California: FTB Releases FAQs Concerning Governor’s Economic Development Initiative,(Sep. 17, 2013)
- repealed the geographically targeted economic development area (G-TEDA) tax incentives, including the enterprise zone (EZ), local agency military base recovery area (LAMBRA), targeted tax area (TTA), and manufacturing enhancement area (MEA) credits against personal income and corporation franchise and income taxes;
- replaced the existing new employee credit with a revised new employment credit against personal income and corporation franchise and income taxes beginning with the 2014 tax year; and
- enacted a new California competes credit against personal income and corporation franchise and income taxes.
Repeal of G-TEDA Credits
- The EZ and LAMBRA hiring credit can be generated for qualified employees hired prior to 2014, whereas the MEA and TTA hiring credits may only be claimed for qualified employees hired prior to 2013. [CCH Note: This is because the 15-year designation period for the MEA and TTA areas expired at the end of 2012.]
- The hiring credits may be claimed for the full 60-month period for employees hired prior to 2014 (2013 for MEA and TTA credits), however the credit may only be claimed against business income apportioned to the economic incentive area in which the credit is associated.
- The EZ, LAMBRA, TTA, and MEA hiring credits may still be claimed on an amended return as there is no requirement that these credits be claimed on an original filed return.
- The EZ and LAMBRA sales and use tax credit and business expense deduction will expire on January 1, 2014, and may only be claimed for property purchased and placed in service prior to 2014, whereas the MEA and TTA sales and use tax credit and the TTA business expense deduction expired on January 1, 2013, and may only be claimed for property purchased and placed in service prior to 2013.
- The credit carryover period for the portion of any G-TEDA credit remaining for carryover to taxable years beginning after 2013 is limited to the succeeding 10 taxable years.
- The EZ net interest deduction is allowed only for interest payments received or accrued prior to 2014.
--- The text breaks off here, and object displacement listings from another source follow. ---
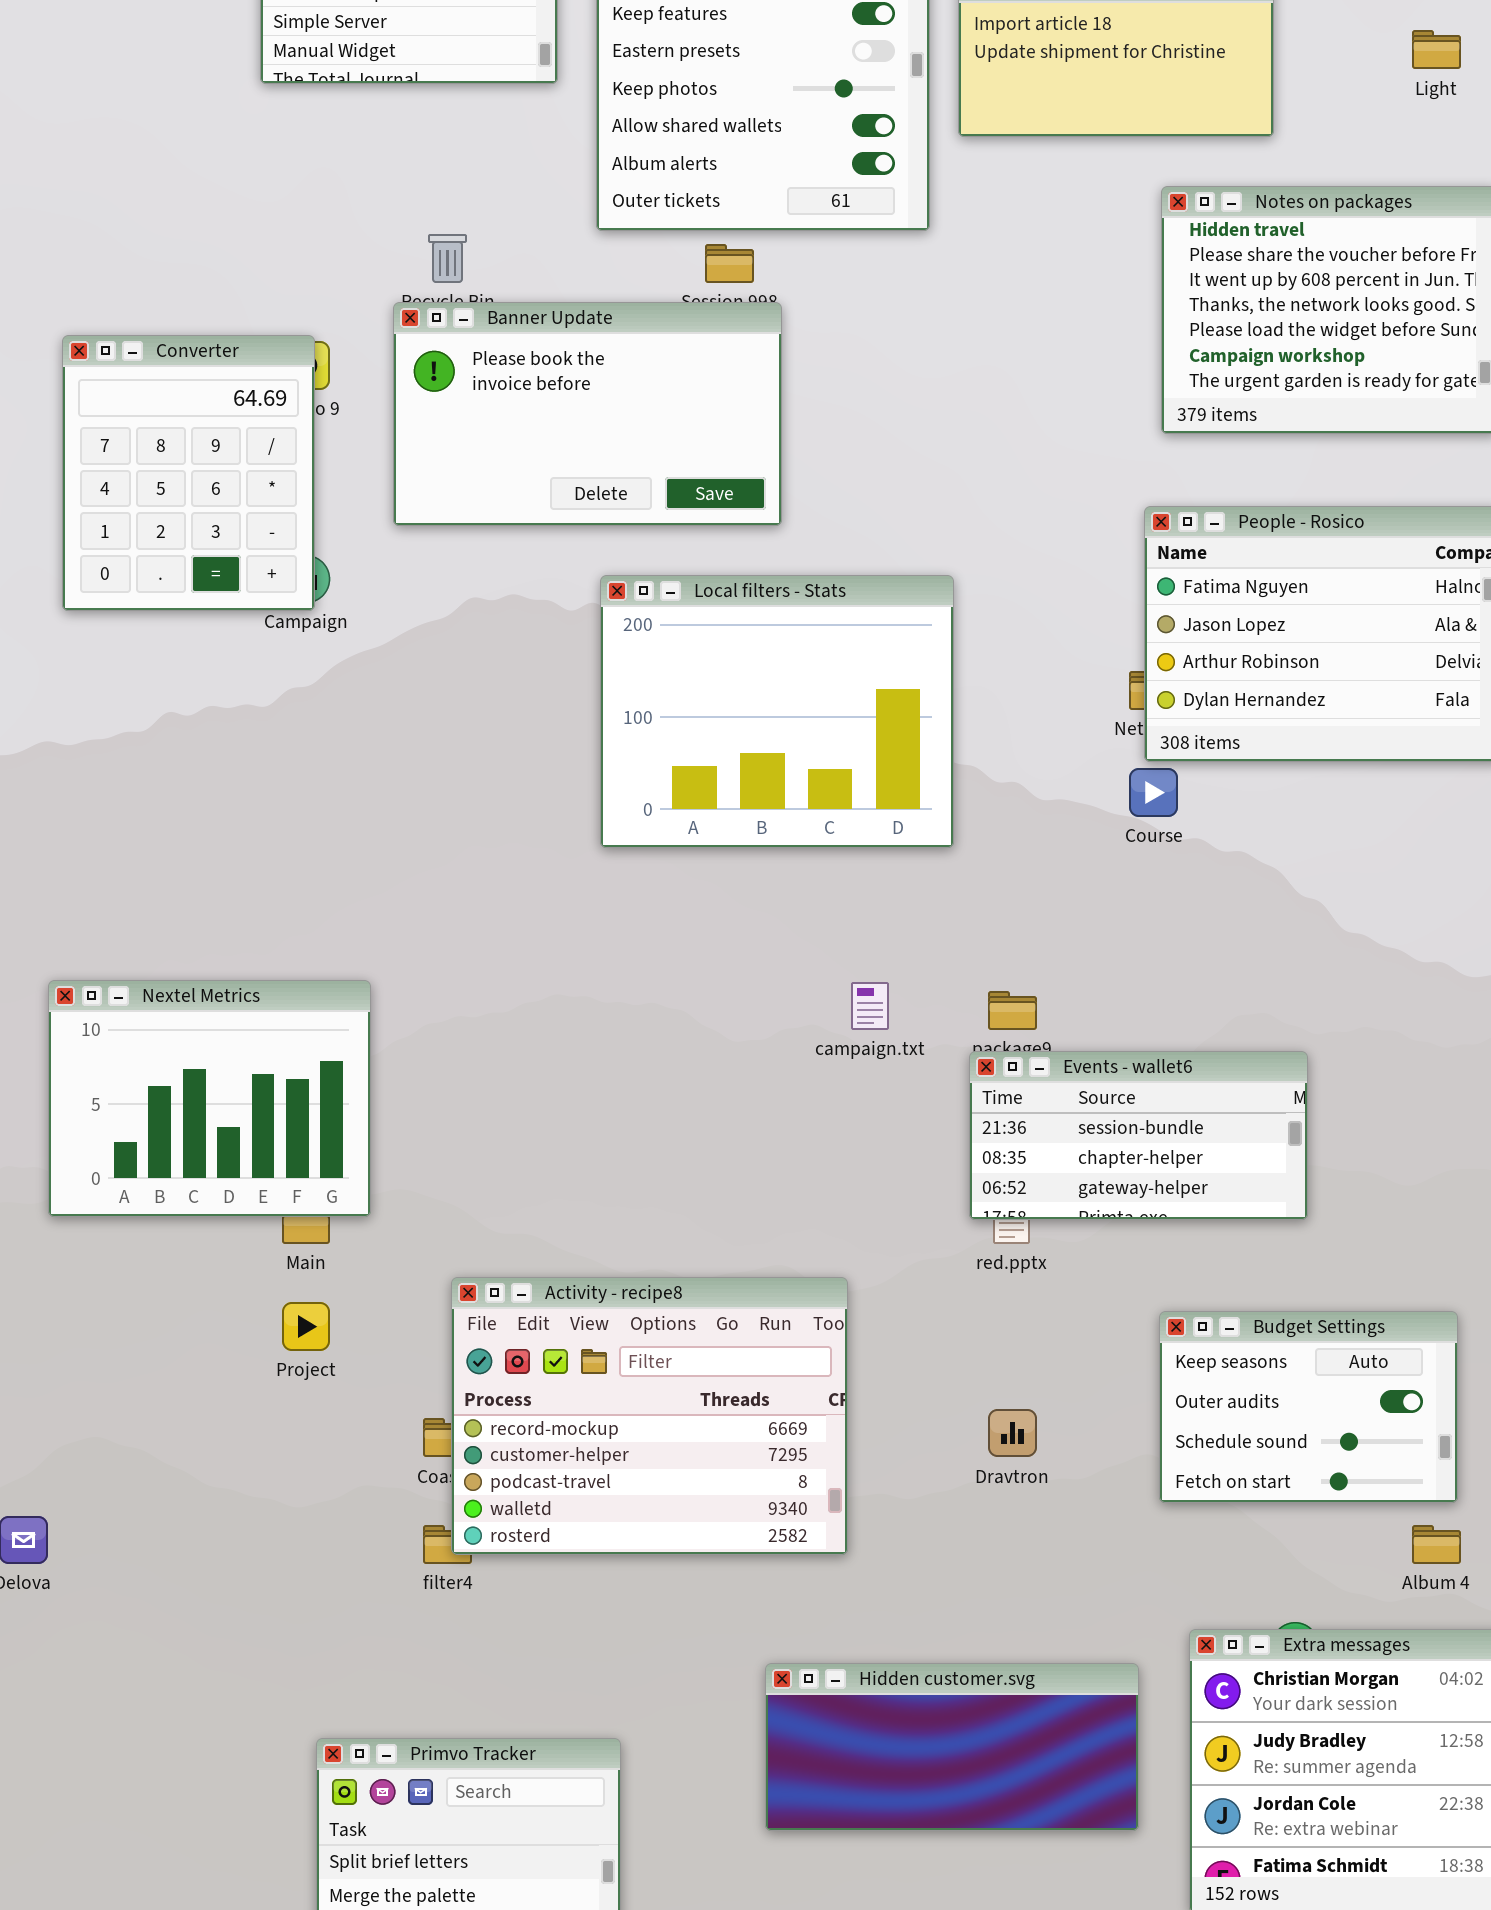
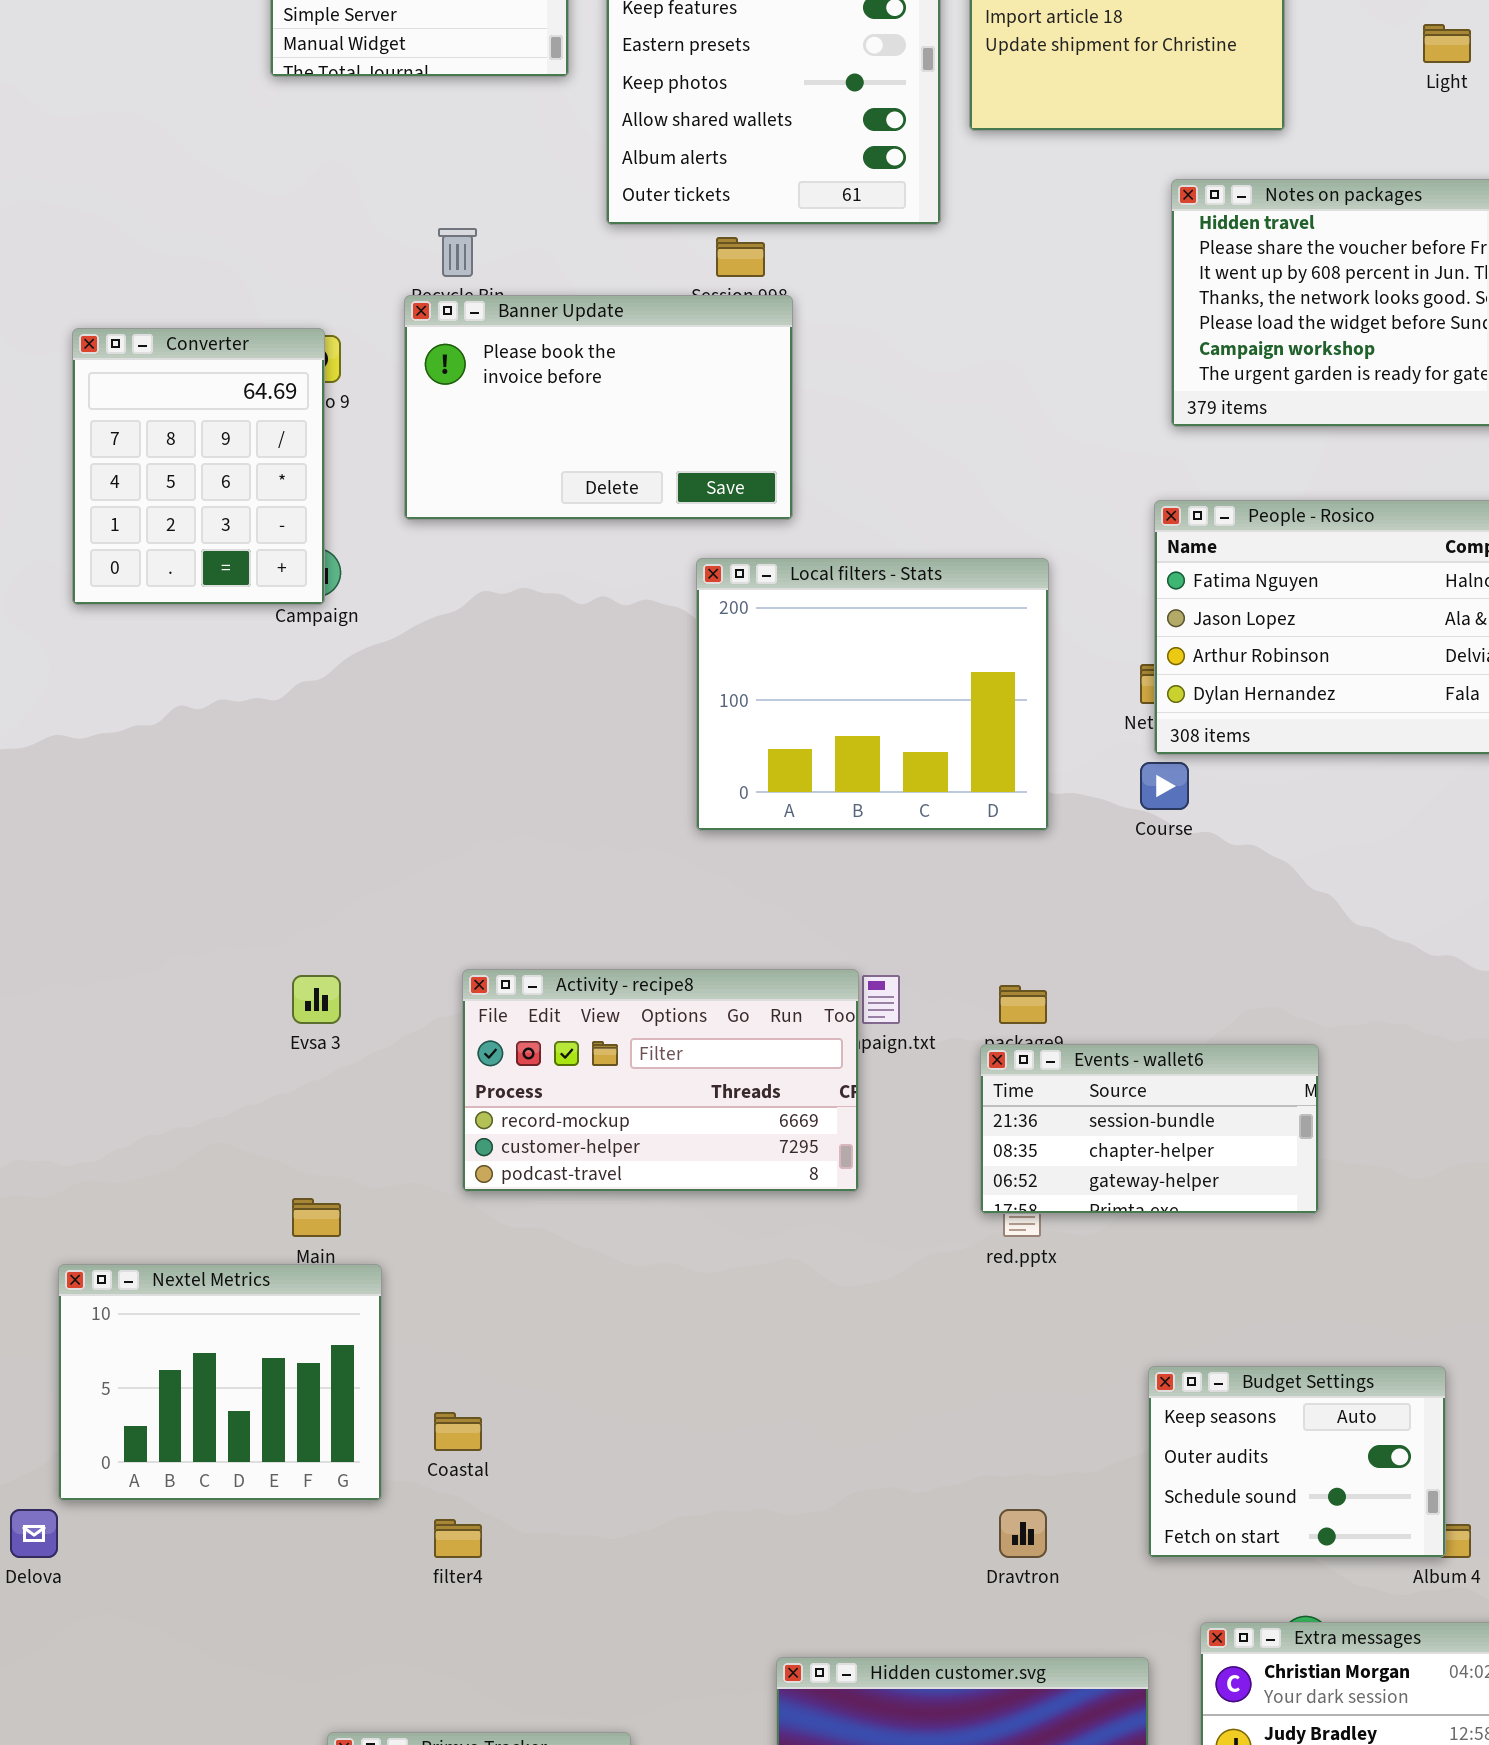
Local filters - Stats: [600,575,954,848] -> [696,558,1049,831], moved
Nextel Metrics: [48,980,371,1217] -> [58,1264,382,1501], moved
Activity - recipe8: [451,1277,848,1555] -> [462,969,859,1192], moved, resized
Budget Settings: [1159,1311,1458,1503] -> [1148,1366,1446,1558], moved
Dravtron: [988,1409,1037,1457] -> [999,1509,1047,1558], moved

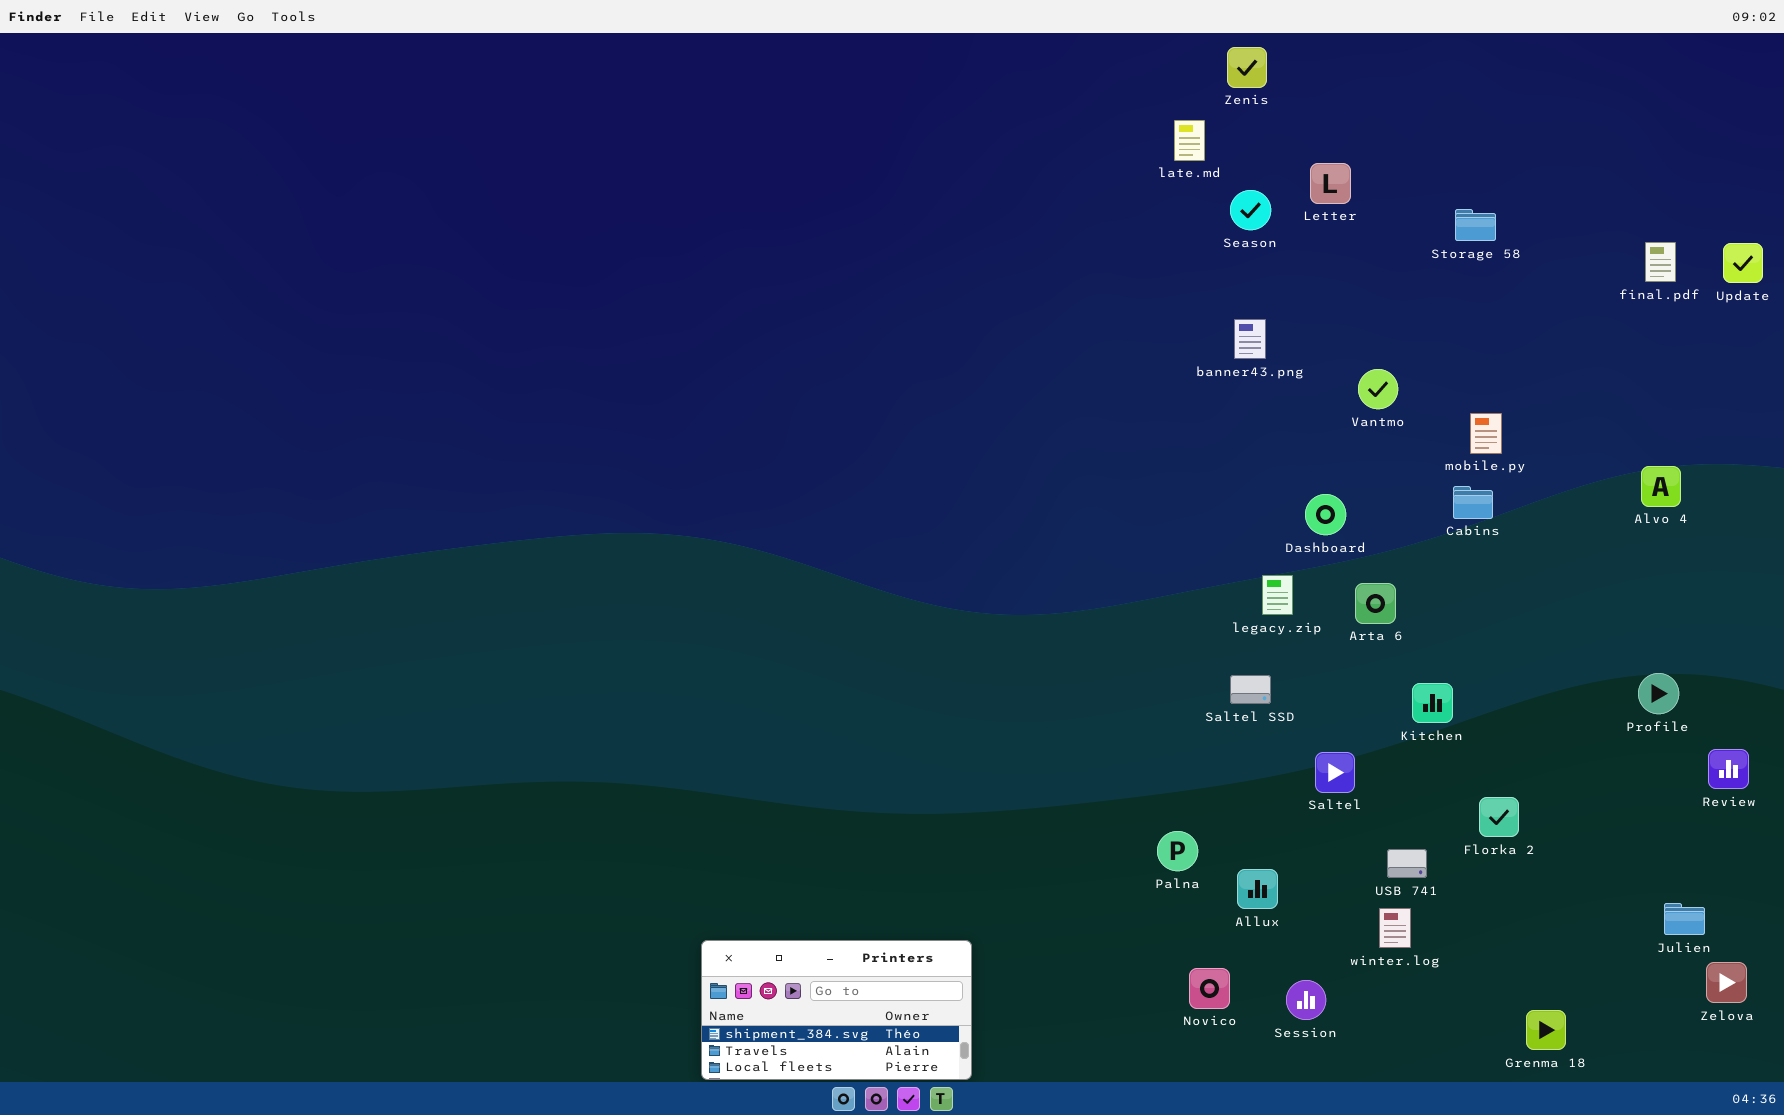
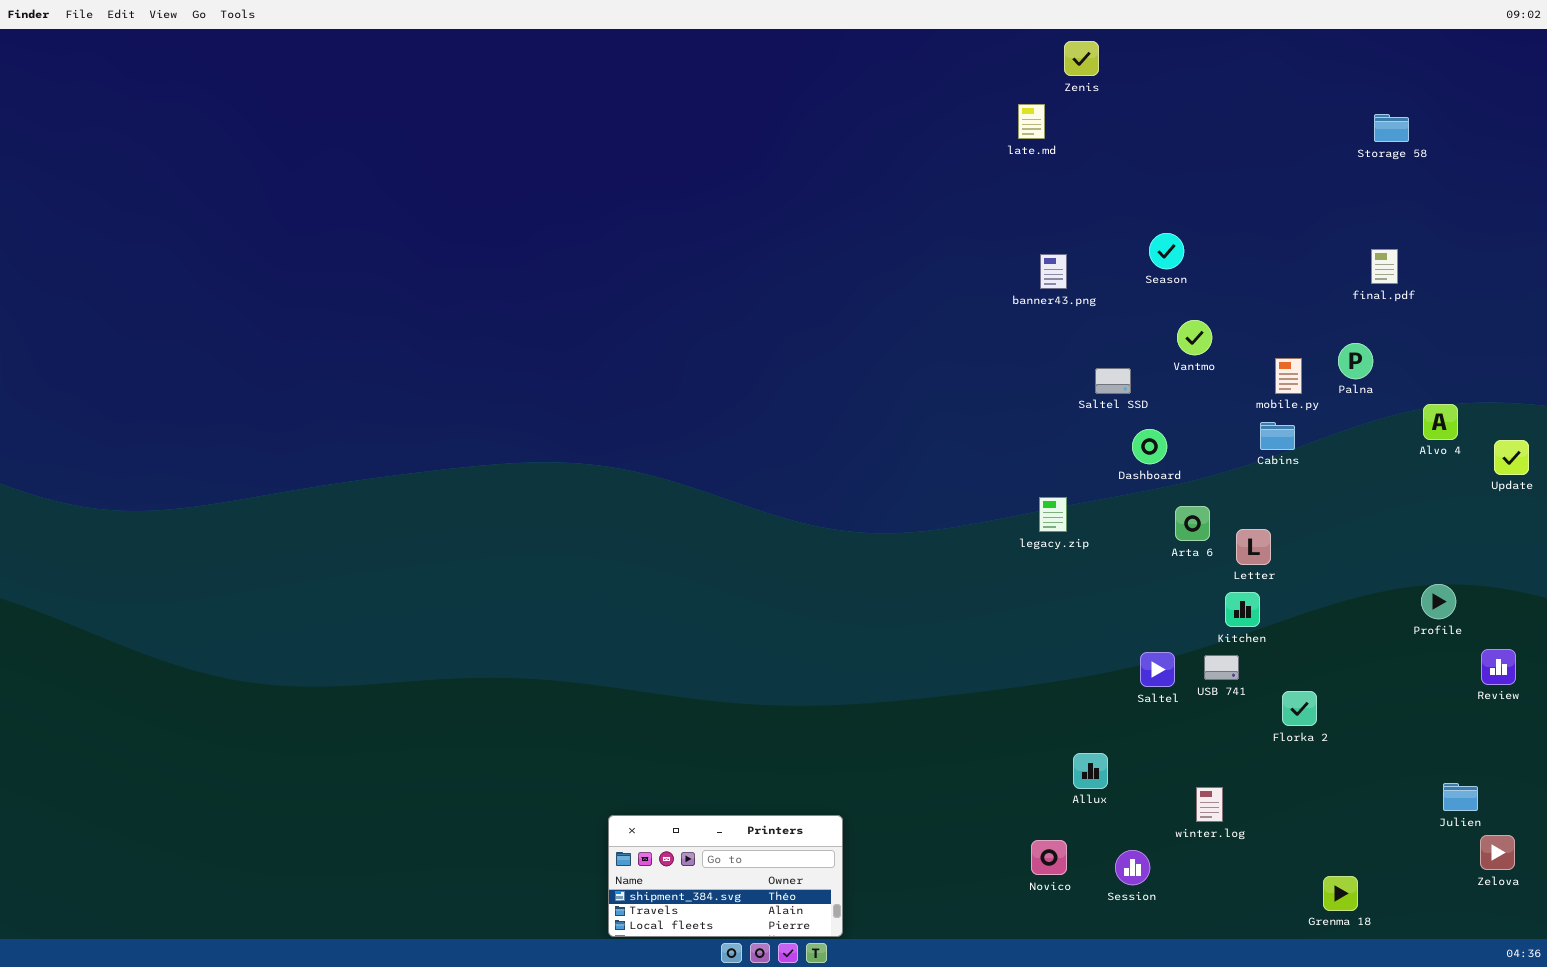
Letter: [1310,163,1351,204] -> [1236,529,1271,565], moved
Season: [1230,190,1271,230] -> [1149,233,1184,269], moved
Storage 58: [1455,209,1496,241] -> [1374,114,1409,142], moved
final.pdf: [1645,242,1676,282] -> [1371,249,1398,284], moved
Update: [1723,243,1763,283] -> [1494,440,1529,475], moved
banner43.png: [1234,319,1266,359] -> [1040,254,1067,289], moved
legacy.zip: [1262,575,1293,615] -> [1039,497,1067,532], moved
Saltel SSD: [1230,675,1271,704] -> [1095,368,1131,394], moved
Palna: [1157,831,1198,871] -> [1338,343,1373,379], moved
USB 741: [1387,849,1427,878] -> [1204,655,1239,680], moved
- The EZ employee credit, which is available for wages employees earned while working within the boundaries of an EZ, cannot be generated after 2013, but may still be claimed on a 2013 tax year return.
New Employee Credit
- For purposes of determining whether a business qualifies for the $2 million small business classification, and thus qualifies for less-restrictive eligibility criteria, gross receipts from both the taxpayer’s business and nonbusiness income are combined.
- Two or more part-time employees cannot be treated as equivalent to a qualified full-time employee if together they work a total of at least 35 hours in a week. A qualified full-time employee must work an average of at least 35 hours a week.
- The credit may not be claimed for a part-time employee whose hours are increased to full-time employment in a subsequent tax year. An employee must be a full-time employee at the date of hire.
- A tentative credit reservation application will be available on the FTB’s website beginning on January 1, 2014. Applications may only be submitted online.
- The amount of the credit is based on the actual wages paid, so that if an employee receives a raise during the tax year, the credit is calculated based on the increased wages and is not limited to the employee’s starting wage.
- The credit may be applied against all of a taxpayer’s California taxable income. Unlike the EZ credits, the credit is not limited to the income attributable to a particular designated area.
- All employers that are treated as related under IRC §267, 318, or 707 are treated as if employed by a single taxpayer, as are unincorporated businesses that are under common control. The credit allowable for each related trade or business is allocated on a pro-rata basis depending on its proportionate share of the expense for the qualified wages.